======== RECORDS FOR THIS EXERCISE
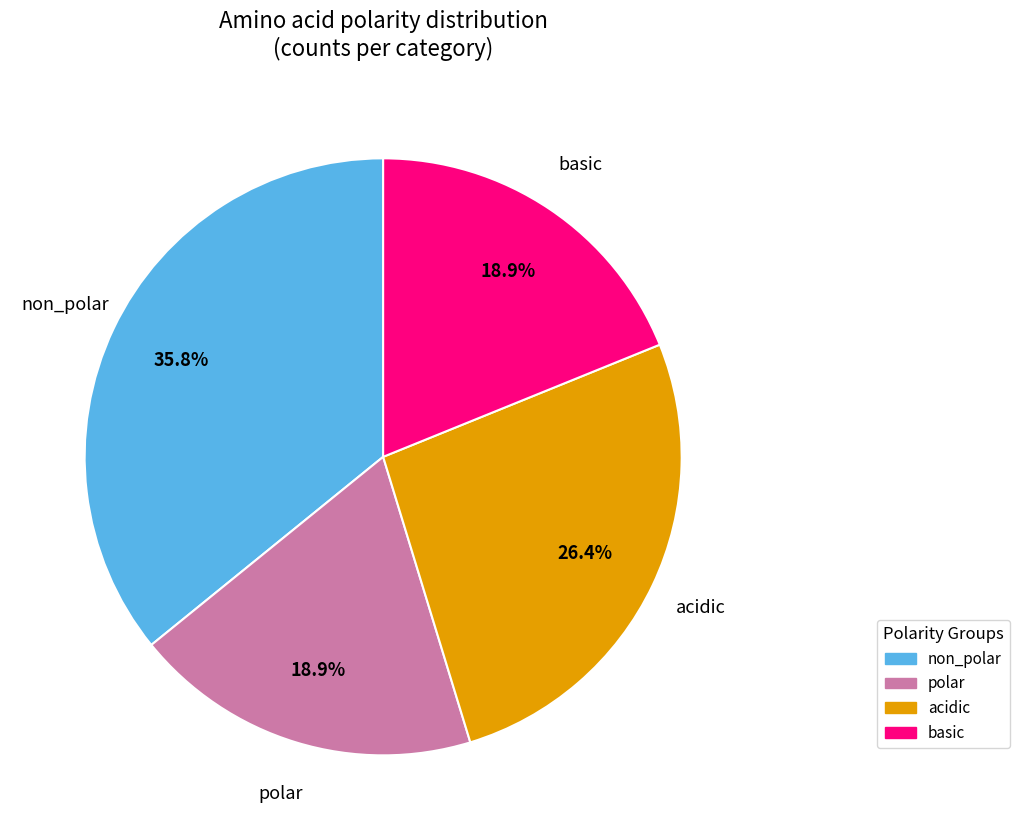

To the nearest percent, what is the average slice percentage?

25%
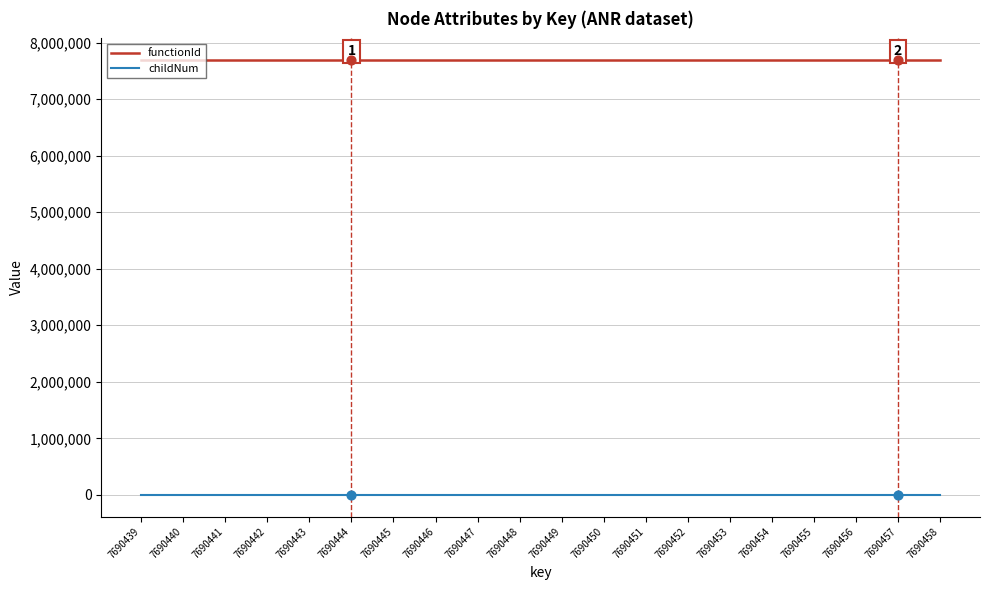

At how many categories does at least one series exceed 5529521?

20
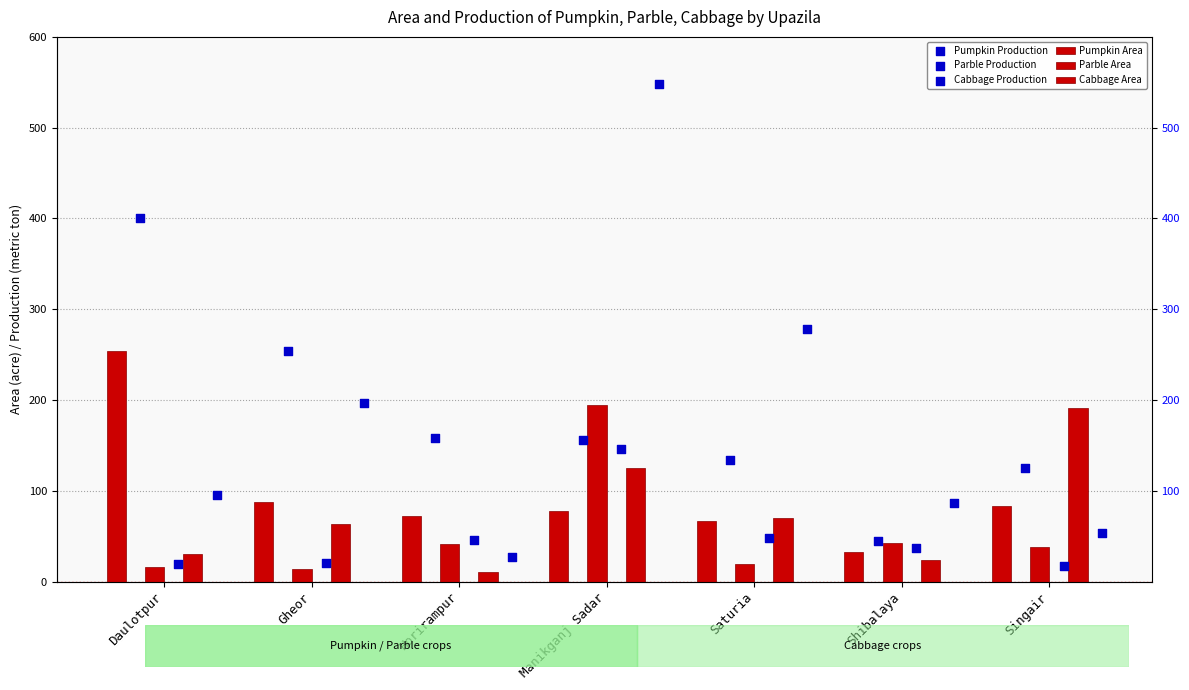

At how many categories does at least one series exceed 230?

4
================
Rewrite all of the data above, replacing "categories" with "groups" wherever it occurs and leaving everything else unchanged. Omit the pictures.

-- YOUR SOLUTION --
To the nearest percent, what is the average slice percentage?

25%

At how many groups does at least one series exceed 5529521?

20

At how many groups does at least one series exceed 230?

4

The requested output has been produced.